[Stored data]
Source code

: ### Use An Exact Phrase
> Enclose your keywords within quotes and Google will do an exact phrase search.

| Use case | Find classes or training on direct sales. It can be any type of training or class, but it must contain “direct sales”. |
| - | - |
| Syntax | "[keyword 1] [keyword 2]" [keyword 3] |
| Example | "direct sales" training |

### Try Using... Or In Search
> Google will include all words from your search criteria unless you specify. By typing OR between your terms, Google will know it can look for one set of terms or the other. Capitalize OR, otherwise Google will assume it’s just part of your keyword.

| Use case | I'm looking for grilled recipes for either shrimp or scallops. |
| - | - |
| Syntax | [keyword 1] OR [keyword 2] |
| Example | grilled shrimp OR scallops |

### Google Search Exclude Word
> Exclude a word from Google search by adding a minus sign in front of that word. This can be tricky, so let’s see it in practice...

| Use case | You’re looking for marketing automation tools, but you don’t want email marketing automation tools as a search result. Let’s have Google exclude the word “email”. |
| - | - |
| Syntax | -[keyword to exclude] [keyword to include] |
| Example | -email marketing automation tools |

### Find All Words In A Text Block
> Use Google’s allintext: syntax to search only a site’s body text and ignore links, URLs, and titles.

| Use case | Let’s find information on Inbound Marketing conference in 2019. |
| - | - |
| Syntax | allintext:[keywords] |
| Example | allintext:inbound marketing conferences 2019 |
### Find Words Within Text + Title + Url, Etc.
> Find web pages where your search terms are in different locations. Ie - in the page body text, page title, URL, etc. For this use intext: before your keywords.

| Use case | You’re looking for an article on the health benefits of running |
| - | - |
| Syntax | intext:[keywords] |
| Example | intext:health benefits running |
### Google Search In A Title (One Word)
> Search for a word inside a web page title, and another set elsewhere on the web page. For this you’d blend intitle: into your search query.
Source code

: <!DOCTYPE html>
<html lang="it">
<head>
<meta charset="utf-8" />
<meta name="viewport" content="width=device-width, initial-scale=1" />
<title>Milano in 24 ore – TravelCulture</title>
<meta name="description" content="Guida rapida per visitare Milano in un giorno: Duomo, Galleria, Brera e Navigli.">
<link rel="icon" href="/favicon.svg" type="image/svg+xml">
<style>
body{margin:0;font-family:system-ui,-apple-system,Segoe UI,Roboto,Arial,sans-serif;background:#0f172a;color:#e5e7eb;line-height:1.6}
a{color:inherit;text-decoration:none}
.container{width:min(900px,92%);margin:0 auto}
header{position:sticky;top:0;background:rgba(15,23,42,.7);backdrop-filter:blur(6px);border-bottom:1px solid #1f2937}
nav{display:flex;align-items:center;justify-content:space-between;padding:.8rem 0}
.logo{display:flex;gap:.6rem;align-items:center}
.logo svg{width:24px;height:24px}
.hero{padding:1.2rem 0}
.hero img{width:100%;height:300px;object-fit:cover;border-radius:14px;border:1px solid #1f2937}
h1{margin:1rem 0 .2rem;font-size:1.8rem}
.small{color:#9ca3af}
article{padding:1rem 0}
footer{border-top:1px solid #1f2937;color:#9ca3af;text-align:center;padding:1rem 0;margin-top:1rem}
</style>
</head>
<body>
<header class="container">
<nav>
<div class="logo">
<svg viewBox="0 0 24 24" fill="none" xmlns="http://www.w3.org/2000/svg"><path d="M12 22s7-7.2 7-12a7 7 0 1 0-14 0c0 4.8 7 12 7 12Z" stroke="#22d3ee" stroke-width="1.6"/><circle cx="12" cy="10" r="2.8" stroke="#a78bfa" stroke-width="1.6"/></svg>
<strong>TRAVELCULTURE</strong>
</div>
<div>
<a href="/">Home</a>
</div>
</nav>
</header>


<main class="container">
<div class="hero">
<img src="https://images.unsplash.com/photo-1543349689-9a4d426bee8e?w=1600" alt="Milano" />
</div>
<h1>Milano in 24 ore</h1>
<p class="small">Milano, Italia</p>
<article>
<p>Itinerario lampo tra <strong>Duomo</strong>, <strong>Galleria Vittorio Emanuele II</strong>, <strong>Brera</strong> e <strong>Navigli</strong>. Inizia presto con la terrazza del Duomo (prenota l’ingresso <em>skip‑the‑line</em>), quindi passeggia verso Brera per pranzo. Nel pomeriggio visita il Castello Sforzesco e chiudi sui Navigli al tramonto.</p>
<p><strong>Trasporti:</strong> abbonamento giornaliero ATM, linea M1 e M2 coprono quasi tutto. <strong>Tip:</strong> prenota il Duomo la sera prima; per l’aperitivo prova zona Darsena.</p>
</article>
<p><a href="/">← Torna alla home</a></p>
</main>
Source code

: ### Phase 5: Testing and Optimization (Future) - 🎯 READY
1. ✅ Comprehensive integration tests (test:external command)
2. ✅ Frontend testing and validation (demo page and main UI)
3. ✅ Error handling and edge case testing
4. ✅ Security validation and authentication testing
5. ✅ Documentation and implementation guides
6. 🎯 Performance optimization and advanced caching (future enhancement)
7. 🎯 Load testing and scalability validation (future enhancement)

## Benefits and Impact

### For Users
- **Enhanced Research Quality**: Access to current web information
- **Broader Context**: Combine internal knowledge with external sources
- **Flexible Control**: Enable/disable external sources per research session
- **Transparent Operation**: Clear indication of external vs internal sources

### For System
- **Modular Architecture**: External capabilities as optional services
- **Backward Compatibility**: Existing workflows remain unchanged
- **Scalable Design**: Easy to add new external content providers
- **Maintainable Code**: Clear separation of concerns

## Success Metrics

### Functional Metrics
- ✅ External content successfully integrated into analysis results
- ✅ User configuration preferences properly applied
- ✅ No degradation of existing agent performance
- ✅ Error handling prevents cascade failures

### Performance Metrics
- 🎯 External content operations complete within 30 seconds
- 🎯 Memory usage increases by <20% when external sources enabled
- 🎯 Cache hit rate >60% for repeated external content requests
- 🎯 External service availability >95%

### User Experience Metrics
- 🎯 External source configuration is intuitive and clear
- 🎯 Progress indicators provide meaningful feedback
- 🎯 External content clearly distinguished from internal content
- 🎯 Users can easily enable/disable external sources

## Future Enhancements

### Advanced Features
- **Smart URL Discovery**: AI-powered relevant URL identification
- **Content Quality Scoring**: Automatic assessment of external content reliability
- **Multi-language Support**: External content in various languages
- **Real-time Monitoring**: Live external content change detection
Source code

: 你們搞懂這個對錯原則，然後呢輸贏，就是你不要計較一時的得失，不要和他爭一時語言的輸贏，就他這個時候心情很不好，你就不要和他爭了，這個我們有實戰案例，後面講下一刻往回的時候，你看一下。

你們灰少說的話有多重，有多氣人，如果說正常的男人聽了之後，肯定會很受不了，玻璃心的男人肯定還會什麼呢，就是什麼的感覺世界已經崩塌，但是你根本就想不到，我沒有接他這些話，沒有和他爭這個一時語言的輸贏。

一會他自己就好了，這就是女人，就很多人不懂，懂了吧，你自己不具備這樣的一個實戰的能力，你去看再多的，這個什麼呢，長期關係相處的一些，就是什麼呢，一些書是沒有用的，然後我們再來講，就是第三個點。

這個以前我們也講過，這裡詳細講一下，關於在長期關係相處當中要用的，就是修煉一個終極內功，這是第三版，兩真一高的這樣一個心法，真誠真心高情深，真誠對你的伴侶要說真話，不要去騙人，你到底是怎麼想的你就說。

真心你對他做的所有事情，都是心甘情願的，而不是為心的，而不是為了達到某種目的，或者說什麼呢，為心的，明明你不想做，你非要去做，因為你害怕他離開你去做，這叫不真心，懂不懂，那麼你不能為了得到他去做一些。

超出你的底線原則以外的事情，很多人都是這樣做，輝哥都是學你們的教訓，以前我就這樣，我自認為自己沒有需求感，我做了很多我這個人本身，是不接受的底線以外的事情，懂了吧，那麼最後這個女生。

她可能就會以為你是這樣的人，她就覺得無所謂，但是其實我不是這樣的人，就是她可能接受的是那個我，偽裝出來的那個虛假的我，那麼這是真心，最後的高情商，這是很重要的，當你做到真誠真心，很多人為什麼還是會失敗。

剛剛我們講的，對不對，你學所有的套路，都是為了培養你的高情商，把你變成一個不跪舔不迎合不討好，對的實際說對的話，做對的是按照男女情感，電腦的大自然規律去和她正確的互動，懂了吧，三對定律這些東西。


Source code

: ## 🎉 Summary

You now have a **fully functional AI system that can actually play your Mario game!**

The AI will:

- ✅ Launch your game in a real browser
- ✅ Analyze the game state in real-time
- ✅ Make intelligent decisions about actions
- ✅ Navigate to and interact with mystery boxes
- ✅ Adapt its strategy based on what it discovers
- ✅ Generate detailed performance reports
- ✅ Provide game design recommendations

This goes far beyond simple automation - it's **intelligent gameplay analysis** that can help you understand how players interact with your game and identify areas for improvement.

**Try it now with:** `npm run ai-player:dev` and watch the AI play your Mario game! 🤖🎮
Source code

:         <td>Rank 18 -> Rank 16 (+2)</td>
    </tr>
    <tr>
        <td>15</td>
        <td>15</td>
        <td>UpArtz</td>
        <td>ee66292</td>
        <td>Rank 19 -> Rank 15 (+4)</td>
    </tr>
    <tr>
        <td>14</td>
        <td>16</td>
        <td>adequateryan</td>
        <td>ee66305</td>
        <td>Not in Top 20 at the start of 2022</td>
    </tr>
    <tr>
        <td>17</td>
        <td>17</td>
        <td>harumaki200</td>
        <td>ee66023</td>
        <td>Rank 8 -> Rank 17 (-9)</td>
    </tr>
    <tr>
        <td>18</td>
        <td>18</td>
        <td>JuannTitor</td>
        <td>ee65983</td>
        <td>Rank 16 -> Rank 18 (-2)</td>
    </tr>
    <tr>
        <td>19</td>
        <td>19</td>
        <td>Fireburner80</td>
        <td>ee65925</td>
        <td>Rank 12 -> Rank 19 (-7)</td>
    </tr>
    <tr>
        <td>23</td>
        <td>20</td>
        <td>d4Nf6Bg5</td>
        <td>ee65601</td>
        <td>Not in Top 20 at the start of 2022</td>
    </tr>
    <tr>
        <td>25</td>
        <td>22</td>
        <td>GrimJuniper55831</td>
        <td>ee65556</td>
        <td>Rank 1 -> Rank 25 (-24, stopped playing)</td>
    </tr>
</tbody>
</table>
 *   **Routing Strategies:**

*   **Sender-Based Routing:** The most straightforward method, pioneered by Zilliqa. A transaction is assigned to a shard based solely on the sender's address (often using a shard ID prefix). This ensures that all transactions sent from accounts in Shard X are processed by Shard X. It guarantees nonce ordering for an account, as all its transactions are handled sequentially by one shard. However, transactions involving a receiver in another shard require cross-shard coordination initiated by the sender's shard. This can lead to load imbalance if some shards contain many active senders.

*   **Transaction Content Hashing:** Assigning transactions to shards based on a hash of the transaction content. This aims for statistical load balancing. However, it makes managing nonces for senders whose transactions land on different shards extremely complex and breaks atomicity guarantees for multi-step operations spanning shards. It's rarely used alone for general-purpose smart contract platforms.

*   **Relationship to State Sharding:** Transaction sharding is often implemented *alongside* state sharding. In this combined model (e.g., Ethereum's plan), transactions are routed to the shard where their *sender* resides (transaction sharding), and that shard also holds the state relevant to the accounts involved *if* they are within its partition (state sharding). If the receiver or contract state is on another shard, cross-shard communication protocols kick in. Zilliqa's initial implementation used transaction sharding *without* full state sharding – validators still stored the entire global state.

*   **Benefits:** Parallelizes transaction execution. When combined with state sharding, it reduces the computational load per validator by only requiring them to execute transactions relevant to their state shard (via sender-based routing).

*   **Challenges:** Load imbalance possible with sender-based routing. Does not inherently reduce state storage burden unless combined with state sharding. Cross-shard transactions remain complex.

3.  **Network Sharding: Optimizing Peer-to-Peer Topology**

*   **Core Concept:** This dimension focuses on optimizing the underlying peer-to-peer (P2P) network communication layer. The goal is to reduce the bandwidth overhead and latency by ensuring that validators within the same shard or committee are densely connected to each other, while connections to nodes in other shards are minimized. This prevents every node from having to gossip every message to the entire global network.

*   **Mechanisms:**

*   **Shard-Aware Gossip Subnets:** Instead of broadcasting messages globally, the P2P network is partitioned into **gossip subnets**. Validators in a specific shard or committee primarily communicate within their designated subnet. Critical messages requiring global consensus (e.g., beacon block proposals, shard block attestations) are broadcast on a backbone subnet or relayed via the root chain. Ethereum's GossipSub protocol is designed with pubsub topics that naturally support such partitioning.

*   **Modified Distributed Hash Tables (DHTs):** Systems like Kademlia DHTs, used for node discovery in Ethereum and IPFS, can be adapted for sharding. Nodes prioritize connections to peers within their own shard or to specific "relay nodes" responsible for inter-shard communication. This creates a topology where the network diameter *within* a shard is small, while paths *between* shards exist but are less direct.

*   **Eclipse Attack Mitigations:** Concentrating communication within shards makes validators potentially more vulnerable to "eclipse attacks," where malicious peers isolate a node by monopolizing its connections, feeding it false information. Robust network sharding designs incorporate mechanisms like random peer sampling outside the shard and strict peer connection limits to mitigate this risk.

Job item => Please rewrite the data from the line with "### For Users" up to and including the line with "## Future Enhancements", replacing "Metrics" with "Targets" and leaving everything else unchanged.

Answer section =>
### For Users
- **Enhanced Research Quality**: Access to current web information
- **Broader Context**: Combine internal knowledge with external sources
- **Flexible Control**: Enable/disable external sources per research session
- **Transparent Operation**: Clear indication of external vs internal sources

### For System
- **Modular Architecture**: External capabilities as optional services
- **Backward Compatibility**: Existing workflows remain unchanged
- **Scalable Design**: Easy to add new external content providers
- **Maintainable Code**: Clear separation of concerns

## Success Targets

### Functional Targets
- ✅ External content successfully integrated into analysis results
- ✅ User configuration preferences properly applied
- ✅ No degradation of existing agent performance
- ✅ Error handling prevents cascade failures

### Performance Targets
- 🎯 External content operations complete within 30 seconds
- 🎯 Memory usage increases by <20% when external sources enabled
- 🎯 Cache hit rate >60% for repeated external content requests
- 🎯 External service availability >95%

### User Experience Targets
- 🎯 External source configuration is intuitive and clear
- 🎯 Progress indicators provide meaningful feedback
- 🎯 External content clearly distinguished from internal content
- 🎯 Users can easily enable/disable external sources

## Future Enhancements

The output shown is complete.